EXERCISE OBJECTIVE:
Edit every one of the entries below by replacing "time reading" with "clock check" and leaving all other wording unchanged. Omit the pictures from your answer.

>> Start

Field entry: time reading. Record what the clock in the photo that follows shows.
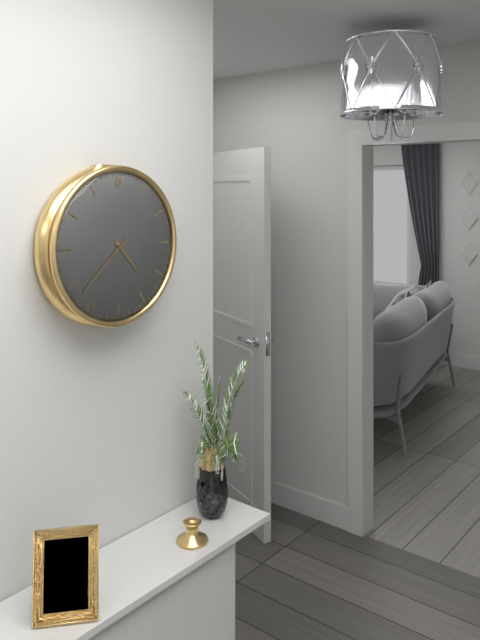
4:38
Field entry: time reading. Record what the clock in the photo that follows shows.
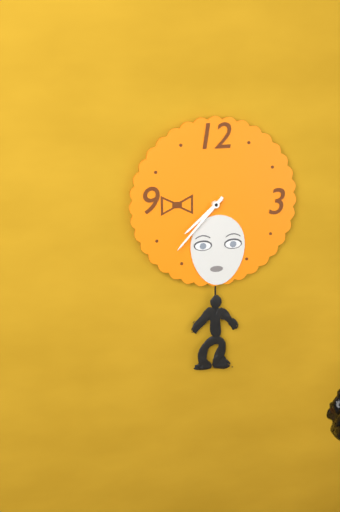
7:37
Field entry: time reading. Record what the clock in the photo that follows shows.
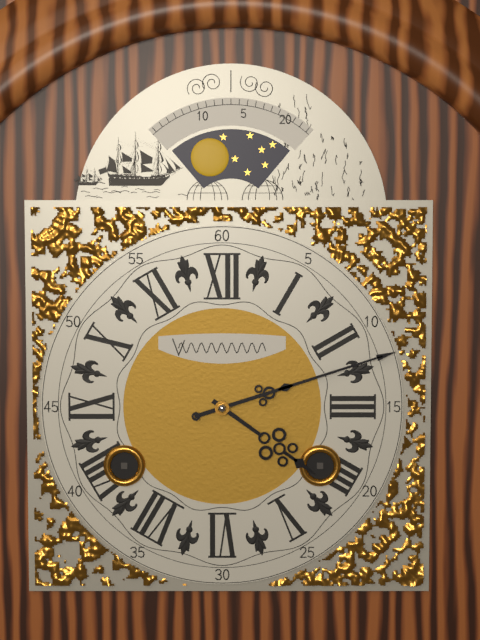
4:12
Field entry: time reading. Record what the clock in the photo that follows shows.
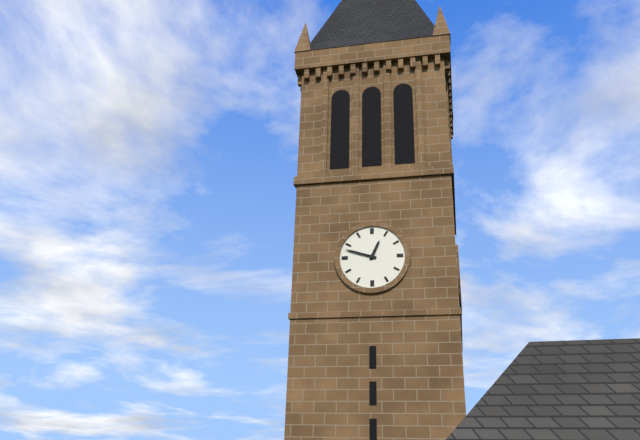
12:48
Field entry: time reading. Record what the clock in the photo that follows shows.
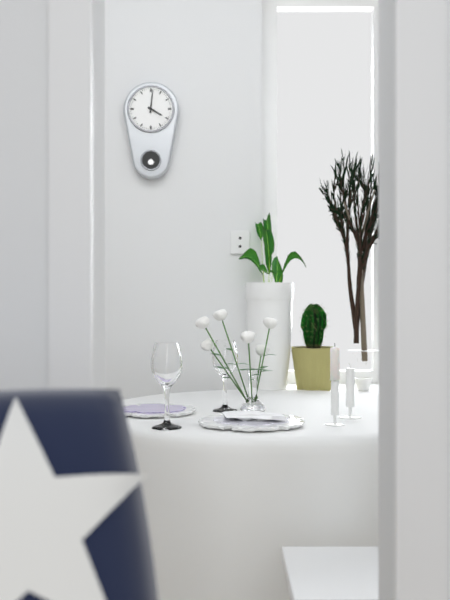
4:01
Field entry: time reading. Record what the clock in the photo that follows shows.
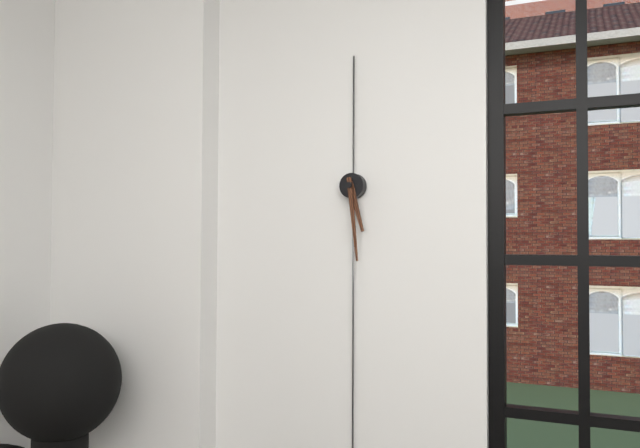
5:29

>> End

OUTPUT FOR THIS TASK:
Field entry: clock check. Record what the clock in the photo that follows shows.
4:38
Field entry: clock check. Record what the clock in the photo that follows shows.
7:37
Field entry: clock check. Record what the clock in the photo that follows shows.
4:12
Field entry: clock check. Record what the clock in the photo that follows shows.
12:48
Field entry: clock check. Record what the clock in the photo that follows shows.
4:01
Field entry: clock check. Record what the clock in the photo that follows shows.
5:29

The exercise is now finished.